This medication may be prescribed for other uses. Ask your doctor or pharmacist for more information.
Avsola Drug Class
Avsola is part of the drug class:
Side Effects of Avsola
Avsola can cause serious side effects. See "Avsola Precautions" section.
The most common side effects of infliximab products such as Avsola include:
- respiratory infections, such as sinus
- infections and sore throat
- stomach pain
Infusion reactions can happen up to 2 hours after your infusion of Avsola. Symptoms of infusion reactions may include:
- low blood pressure or high blood pressure
- shortness of breath
Children with Crohn’s disease showed some differences in side effects compared with adults with Crohn’s disease. The side effects that happened more in children were: anemia (low red blood cells), leukopenia (low white blood cells), flushing (redness or blushing), viral infections, neutropenia (low neutrophils, the white blood cells that fight infection), bone fracture, bacterial infection and allergic reactions of the breathing tract. Among patients who received infliximab for ulcerative colitis in clinical studies, more children had infections as compared with adults.

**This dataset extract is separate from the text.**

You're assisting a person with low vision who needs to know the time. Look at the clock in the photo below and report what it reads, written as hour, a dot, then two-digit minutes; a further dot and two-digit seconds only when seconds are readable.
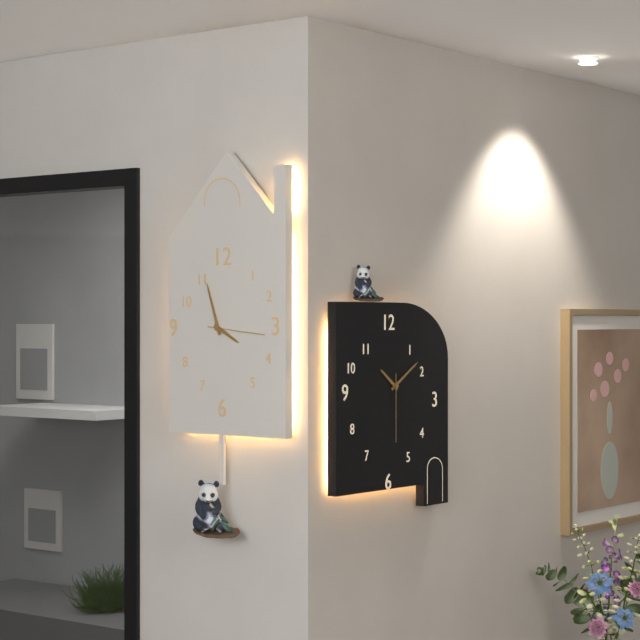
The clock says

Tell your doctor about any side effect that bothers you or does not go away.
These are not all of the side effects with Avsola. Ask your doctor or pharmacist for more information.

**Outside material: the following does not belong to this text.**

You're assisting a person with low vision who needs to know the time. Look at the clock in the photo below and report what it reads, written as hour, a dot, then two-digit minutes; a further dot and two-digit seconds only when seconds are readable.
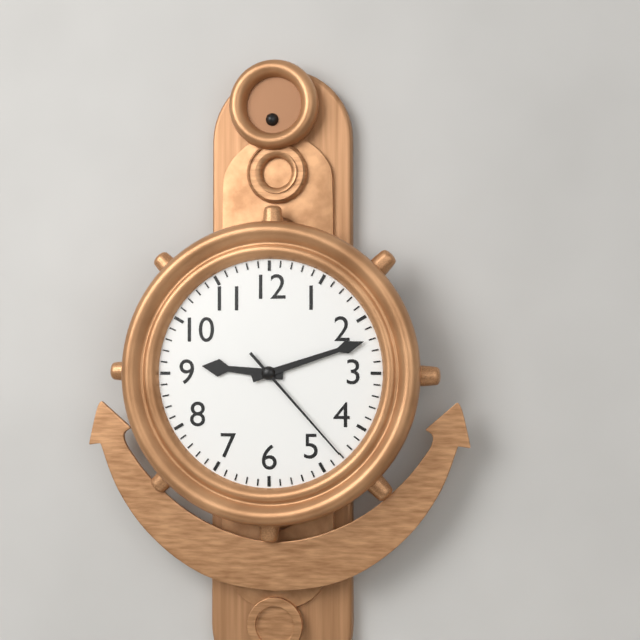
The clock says 9.12.23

Call your doctor for medical advice about side effects. You may report side effects to FDA at 1-800-FDA-1088.
Tell your doctor about all the medicines you take, including prescription and over-the-counter medicines, vitamins, and herbal supplements. These include any other medicines to treat Crohn’s disease, ulcerative colitis, rheumatoid arthritis, ankylosing spondylitis, psoriatic arthritis or psoriasis.
Especially tell your doctor if you take:
- Kineret (anakinra)
- Orencia (abatacept)
- Actemra (tocilizumab)
- other medicines called biologics that are used to treat the same conditions as Avsola.
This is not a complete list of Avsola drug interactions. Ask your doctor or pharmacist for more information.
Risk of infection. Avsola is a medicine that affects your immune system. Avsola can lower the ability of your immune system to fight infections. Serious infections have happened in patients receiving Avsola. These infections include tuberculosis (TB) and infections caused by viruses, fungi or bacteria that have spread throughout the body. Some patients have died from these infections.
After starting Avsola, if you have an infection, any sign of an infection including a fever, cough, flu-like symptoms, or have open cuts or sores on your body, call your doctor right away. Avsola can make you more likely to get infections or make any infection that you have worse.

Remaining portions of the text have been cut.